Across these DEI and culture stories, Srivastava writes for an HR audience but keeps employees’ lived experience in view, focusing on what policy changes mean in practice for those inside organisations. She often frames culture conversations around accountability—who listens, who changes behaviour, and how success is measured—rather than generic commitments.

Strategic HR shifts, layoffs and performance management

Alongside health and culture, Srivastava covers hard‑edged HR developments such as layoffs, restructuring and performance policy changes. In a People Matters news report on the Los Angeles Times, she details how the publisher plans to cut 74 newsroom jobs in response to advertising declines, situating the decision within wider financial pressures in media and underscoring its impact on editorial staff. Her treatment of this story is firmly workplace‑focused, emphasising what the cuts mean for journalists’ jobs and newsroom capability rather than only the business headline.

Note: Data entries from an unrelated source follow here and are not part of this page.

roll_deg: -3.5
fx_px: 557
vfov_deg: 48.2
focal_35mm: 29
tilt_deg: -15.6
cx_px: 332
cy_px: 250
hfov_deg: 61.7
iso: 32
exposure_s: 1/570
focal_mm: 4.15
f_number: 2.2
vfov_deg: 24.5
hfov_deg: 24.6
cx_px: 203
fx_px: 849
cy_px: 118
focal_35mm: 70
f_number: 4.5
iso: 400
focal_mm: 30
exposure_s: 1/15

She also tracks shifts in performance management at major companies. One article on Microsoft explains a new approach that gives underperforming employees a stark choice between taking a severance package or staying on a performance improvement plan, noting that analysts view the move as part of a push toward a workforce made up of “top performers.” By highlighting how such policies are designed and what they signal about employer expectations, her coverage helps readers understand the human consequences of high‑performance cultures and restructuring decisions.

These pieces sit within People Matters’ strategic HR and business news streams, adding context on labour implications, morale and workforce planning rather than treating corporate announcements as purely financial events.

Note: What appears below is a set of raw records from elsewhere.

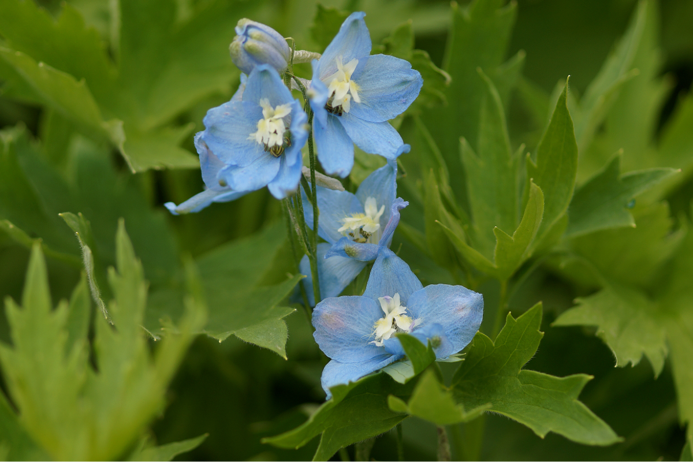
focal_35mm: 150
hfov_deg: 13.7
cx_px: 346
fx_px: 2887
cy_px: 231
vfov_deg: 9.1
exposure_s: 1/800
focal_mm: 100
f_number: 2.8
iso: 100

Editorial role and reporting style

Srivastava works on the editorial team at People Matters, where she leads coverage across HR trends, workplace innovation and people‑centric strategy. Her bylines span news, feature and blog formats, from short, time‑sensitive updates on layoffs and corporate HR moves to reflective essays on DEI, wellbeing and the future of work. The author page attached to her work emphasises expert insights and “innovative solutions for the daily challenges in human resources,” reflecting a remit that goes beyond reporting events to curating practical guidance for HR and business leaders.

Across this body of work she writes in clear, accessible language, grounding stories in developments within recognisable organisations and in research‑led insights where health and wellbeing are involved. Her prior experience in other newsrooms informs a style that combines straightforward news judgement with a focus on the people affected, whether the subject is micro‑breaks and productivity, inclusion strategies, or large‑scale layoffs. For communications teams, her sweet spot is where workforce health, HR policy and organisational change intersect.